--- START OF Text section ---

Heiko Bleher arrested in Brazil !

Dear Folks

Due Brazilian laws against biopiracy , mr. Heiko Bleher is in jail since aug 29 ,

http://noticias.uol.com.br/album/080829_album.jhtm?abrefoto=30
He is one of most important person for aquarilogy in whole world. I don´t know how to help him and Natascha now , but if anyone know their families and how to help them , please forward this message.

UNfortunally Brazilian laws and marshalls does not know this important man for us , so please help him !


Spread these words...

Thanks a lot

Reinaldo
 
Basically it sounds like he was caught trying to export fish from the Amazon and profit from breeding them. Most of his work has been exploring the jungles in S. America and discovering new fish, many of which he then takes back to Europe and breeds for the aquarium hobby. If he was breeding them in-country for export or simply collecting a few fish and using them for research I don't think there would be any issue (assuming he had the correct permits). What the laws are designed to prevent is people coming into the country and collecting specimens and then taking them back home and profiting- pretty much what he's been doing for decades now. The problem is that he's discovering things and taking them out of Brazil and then all the money they generate is going to people outside of Brazil. Basically, they're being screwed out of profiting from their own natural resources.

--- END OF Text section ---
--- START OF Stored records ---

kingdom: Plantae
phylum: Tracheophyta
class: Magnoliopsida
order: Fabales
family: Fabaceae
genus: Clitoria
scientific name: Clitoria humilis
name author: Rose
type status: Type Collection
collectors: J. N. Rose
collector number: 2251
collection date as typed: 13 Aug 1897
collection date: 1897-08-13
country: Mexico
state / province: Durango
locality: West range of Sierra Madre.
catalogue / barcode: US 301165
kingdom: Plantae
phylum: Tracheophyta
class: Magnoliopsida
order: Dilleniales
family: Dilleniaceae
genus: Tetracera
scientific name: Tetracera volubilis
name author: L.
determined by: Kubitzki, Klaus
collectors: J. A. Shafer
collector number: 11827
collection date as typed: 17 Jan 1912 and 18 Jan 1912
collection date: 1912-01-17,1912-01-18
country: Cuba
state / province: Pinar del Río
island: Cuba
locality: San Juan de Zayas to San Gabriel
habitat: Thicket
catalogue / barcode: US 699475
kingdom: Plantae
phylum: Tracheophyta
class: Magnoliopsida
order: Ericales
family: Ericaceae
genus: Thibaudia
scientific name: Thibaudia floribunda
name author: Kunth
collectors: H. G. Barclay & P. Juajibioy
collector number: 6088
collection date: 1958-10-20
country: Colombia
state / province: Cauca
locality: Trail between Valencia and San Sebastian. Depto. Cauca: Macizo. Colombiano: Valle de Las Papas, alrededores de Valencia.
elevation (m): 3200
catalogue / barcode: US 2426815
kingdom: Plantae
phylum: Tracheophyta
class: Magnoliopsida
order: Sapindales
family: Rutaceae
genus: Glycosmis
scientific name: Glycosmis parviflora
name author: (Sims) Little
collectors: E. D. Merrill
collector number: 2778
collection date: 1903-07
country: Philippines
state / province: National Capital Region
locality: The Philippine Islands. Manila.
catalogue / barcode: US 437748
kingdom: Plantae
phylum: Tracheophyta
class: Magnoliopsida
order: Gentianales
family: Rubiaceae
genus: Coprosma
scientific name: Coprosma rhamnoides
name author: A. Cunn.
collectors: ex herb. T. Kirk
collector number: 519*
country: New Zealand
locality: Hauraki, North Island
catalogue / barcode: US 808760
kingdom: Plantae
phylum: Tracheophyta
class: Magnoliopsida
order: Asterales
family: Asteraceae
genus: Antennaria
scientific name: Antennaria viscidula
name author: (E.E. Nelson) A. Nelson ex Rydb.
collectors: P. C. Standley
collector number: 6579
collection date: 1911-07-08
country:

--- END OF Stored records ---

### Exercise brief
Translate the following sentence from the post on Heiko Bleher's arrest into Spanish: "The problem is that he's discovering things and taking them out of Brazil and then all the money they generate is going to people outside of Brazil."

### Exercise solution
El problema es que él está descubriendo cosas y sacándolas de Brasil, y luego todo el dinero que generan va a parar a personas de fuera de Brasil.